LOS ANGELES – Given the weather woes the rest of the country is enduring, Saturday’s 35 mph gusts under sunny SoCal skies is probably the ultimate insult to the wintery injury. But in the context of Tiger Woods’ very own member-member, the tempest added what some considered an unacceptable degree of difficulty to an already exacting test.
Under the best circumstances, Riviera Country Club is a non-stop stress test, but the winds that howled through the canyon just as the 36-hole front-runner Sam Burns stepped to the first tee made the Los Angeles gem unplayable.
For the first time since the 2015 Open Championship, play was halted on the PGA Tour because of high winds. The wind howled, players waited and officials debated for nearly four hours before the round was restarted just after 5 p.m. ET. Play was originally scheduled to resume at 12:20 p.m., but officials pushed the restart back until the gale subsided to a healthy breeze.
“From what I was told the balls weren't staying on the greens, and obviously I think there's a fine line between tough and fair and I think that line was crossed,” Burns said. “I think they did a good job by stopping play.”
Technically, the PGA Tour halted play because of what were deemed "dangerous conditions," but officials did concede that golf balls were being moved on the greens by the gusts, and crews were dispatched to water some of the putting surfaces during the delay in what was the only real unfortunate element of Saturday’s stoppage.
Riviera was perfect. The historically soggy event was firm and fiery for this year’s Genesis Invitational – just the way the traditionalist want it. There were no complaints. The course was firm but fair. Right on the edge.
Right up to the moment Burn’s backswing at the first tee was interrupted by a blast of the weather warning horn.
The forecast called for winds in the 10-15 mph range at 10 a.m. with the worst of the conditions not expected to arrive until 4 p.m., which would have been about an hour after play was scheduled to finish. Forecasts aren’t perfect, though, and as the field mulled around the iconic clubhouse searching for shelter, they weren’t looking for someone to blame so much as they just wanted to get back to work.

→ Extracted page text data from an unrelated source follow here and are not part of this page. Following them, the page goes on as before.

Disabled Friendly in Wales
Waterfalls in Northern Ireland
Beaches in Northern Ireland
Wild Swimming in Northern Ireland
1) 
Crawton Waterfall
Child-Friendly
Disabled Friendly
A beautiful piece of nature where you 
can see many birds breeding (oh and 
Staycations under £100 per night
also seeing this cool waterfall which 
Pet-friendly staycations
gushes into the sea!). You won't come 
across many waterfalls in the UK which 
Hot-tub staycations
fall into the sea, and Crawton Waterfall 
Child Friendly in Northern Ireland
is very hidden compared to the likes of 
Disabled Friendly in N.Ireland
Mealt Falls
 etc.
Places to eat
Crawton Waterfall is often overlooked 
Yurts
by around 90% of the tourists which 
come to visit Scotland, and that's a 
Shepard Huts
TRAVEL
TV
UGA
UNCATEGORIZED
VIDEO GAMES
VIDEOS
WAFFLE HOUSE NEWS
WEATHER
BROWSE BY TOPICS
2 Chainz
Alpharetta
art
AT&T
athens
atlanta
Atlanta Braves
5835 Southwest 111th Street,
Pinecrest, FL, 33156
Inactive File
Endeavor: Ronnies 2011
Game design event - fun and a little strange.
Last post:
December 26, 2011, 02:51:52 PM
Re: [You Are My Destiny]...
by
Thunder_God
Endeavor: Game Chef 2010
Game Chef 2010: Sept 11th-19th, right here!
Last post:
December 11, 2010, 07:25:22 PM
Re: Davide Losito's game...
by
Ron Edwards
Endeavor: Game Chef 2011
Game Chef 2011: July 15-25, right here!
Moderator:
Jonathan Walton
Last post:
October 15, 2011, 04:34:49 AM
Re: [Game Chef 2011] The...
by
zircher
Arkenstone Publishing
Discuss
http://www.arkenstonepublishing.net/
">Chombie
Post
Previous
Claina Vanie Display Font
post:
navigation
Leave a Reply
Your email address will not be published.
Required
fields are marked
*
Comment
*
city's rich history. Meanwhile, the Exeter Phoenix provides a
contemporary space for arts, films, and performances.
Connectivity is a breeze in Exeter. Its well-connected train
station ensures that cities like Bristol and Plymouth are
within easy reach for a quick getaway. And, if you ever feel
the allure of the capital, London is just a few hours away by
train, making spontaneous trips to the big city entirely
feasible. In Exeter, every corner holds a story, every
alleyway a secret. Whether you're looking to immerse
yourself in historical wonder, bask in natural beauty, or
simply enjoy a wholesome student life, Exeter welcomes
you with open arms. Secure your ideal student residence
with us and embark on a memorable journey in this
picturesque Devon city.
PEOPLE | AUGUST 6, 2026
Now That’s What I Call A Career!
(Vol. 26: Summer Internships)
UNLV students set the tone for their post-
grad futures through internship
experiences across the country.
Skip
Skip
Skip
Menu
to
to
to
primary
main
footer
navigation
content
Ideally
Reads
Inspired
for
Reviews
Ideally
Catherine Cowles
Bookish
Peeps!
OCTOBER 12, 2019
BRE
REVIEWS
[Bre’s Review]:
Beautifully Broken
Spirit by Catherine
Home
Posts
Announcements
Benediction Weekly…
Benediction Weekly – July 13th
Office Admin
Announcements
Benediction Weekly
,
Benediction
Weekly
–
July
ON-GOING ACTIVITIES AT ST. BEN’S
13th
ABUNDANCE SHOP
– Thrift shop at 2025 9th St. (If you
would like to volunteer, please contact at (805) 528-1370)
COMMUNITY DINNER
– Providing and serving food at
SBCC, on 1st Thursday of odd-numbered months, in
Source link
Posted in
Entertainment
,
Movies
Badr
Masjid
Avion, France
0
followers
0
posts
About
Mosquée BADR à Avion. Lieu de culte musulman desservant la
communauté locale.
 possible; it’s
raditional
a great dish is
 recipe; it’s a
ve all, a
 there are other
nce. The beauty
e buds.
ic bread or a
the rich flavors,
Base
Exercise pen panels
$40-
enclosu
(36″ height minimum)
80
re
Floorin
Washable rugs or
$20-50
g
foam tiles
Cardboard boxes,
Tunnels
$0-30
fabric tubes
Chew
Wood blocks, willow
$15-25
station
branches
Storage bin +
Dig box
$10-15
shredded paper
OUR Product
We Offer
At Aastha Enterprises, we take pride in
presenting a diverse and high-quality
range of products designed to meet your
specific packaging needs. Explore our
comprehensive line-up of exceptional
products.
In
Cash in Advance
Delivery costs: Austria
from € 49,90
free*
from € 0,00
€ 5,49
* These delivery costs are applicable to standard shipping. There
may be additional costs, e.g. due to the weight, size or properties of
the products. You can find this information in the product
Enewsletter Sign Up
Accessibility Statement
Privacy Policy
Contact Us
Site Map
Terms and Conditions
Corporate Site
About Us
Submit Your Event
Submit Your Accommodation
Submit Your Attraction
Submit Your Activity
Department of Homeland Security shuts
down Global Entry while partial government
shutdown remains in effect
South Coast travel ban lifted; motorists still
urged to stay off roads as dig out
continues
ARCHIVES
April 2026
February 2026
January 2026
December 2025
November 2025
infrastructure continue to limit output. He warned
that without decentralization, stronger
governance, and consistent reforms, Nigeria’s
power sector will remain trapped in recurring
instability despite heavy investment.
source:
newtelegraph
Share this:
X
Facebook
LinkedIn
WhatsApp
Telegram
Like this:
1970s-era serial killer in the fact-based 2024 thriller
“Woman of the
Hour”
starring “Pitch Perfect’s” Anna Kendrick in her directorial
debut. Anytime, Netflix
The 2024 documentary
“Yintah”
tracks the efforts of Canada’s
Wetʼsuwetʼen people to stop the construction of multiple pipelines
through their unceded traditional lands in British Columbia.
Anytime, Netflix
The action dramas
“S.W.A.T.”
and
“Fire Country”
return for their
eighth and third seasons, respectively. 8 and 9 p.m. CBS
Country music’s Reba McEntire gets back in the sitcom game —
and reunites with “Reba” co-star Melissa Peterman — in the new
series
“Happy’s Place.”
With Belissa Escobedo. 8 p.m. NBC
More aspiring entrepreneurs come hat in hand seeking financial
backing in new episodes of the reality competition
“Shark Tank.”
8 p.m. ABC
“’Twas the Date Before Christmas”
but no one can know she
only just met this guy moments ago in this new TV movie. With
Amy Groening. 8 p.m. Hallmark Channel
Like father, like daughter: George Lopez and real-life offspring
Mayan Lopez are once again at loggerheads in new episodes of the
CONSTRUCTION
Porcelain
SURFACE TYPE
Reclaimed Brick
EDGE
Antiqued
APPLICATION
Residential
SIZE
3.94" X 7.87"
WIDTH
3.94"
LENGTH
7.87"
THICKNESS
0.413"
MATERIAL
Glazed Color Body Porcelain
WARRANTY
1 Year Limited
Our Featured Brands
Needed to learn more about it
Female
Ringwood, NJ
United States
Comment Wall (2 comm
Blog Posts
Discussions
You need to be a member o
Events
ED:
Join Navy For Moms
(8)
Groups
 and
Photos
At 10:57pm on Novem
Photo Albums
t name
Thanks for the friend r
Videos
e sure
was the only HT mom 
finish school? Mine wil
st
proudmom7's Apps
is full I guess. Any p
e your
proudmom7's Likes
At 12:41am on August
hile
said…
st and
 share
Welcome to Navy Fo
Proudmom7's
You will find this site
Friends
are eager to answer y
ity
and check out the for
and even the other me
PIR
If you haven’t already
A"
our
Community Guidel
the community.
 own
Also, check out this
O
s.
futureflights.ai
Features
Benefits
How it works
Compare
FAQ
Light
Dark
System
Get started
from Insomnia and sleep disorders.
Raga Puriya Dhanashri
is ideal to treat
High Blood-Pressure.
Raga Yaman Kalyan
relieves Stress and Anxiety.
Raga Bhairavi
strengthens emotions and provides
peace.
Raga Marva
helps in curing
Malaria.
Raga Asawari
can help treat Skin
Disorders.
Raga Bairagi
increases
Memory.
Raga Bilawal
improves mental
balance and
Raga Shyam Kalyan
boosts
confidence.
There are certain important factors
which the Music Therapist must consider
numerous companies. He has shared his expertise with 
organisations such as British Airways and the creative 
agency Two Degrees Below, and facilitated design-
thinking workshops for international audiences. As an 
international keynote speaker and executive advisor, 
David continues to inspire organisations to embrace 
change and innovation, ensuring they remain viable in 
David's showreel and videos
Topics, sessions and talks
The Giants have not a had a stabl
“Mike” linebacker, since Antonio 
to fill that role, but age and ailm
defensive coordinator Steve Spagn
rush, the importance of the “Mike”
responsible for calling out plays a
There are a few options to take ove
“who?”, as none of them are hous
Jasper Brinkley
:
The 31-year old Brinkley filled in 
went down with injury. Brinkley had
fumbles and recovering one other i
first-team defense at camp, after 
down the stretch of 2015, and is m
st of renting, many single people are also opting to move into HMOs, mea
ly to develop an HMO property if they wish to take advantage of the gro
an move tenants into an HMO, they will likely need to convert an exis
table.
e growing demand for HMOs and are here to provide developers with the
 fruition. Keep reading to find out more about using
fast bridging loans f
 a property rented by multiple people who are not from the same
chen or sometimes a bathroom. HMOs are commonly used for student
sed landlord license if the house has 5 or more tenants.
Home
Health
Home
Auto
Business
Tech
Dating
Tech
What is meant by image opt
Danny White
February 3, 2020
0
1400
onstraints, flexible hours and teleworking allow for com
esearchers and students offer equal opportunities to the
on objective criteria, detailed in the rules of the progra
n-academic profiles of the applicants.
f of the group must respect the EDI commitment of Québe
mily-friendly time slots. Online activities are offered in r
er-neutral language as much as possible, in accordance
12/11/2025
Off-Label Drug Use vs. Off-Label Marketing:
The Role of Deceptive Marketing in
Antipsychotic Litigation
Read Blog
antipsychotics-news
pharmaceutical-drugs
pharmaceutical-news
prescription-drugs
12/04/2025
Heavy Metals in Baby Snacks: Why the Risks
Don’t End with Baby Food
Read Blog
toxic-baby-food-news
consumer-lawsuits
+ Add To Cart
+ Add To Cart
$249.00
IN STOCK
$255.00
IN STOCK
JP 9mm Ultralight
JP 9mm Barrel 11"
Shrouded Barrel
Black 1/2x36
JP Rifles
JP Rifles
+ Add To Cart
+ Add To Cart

“It was just very extreme,” said Wyndham Clark, who was on the 16th hole when play was halted for the day for darkness. “We weren't to the really hard holes. I mean, seeing some of the pin placements and how they played after we went back out and how tough they were, it was definitely unfair I think earlier, for sure.”
Clark said that before officials threw in the towel, he hit a 15-foot, downwind putt “a foot” on the first green and it drifted 3 feet past the hole. Later in the round, he and Jordan Spieth, who he was paired with, estimated no more than five from the field of 67 would be able to hold the green at the downwind 14th hole. Actually 10 of the 61 players who took a turn at the par 3 managed to hold the green, but his point was no less valid.
When play resumes early Sunday, 23 players will need to complete their third round, including Burns, whose five-stroke overnight lead had dwindled to two shots after bogeys at Nos. 12 and 13 to finish his day.
First-timers have had success at Riviera in the past, but the 24-year-old will face at least 23 holes and a crowded leaderboard on Sunday.
Matthew Fitzpatrick was putting the finishing touches on the round of the day (he was 3 under through 17 holes) and will also be vying for his first Tour title as will Clark, who is in a three-way tie at 7 under.
But with apologies to Fitzpatrick and Clark, they likely won’t be on Burns’ radar when he begins his day just after sunrise. Not with Dustin Johnson lurking just three strokes back.
Although Johnson said he has struggled with his driving this week and his putter was as cold as the wind that halted play early in his round, the world No. 1 was even par with five holes to play on a course where he’s won (2017), placed (2015, ’14) and shown (2010).
But if Saturday was any indication, the biggest obstacle standing between Burns and his first Tour title is a forecast that calls for similar gusts in the 25-30 mph range and a golf course that’s already too close to the edge.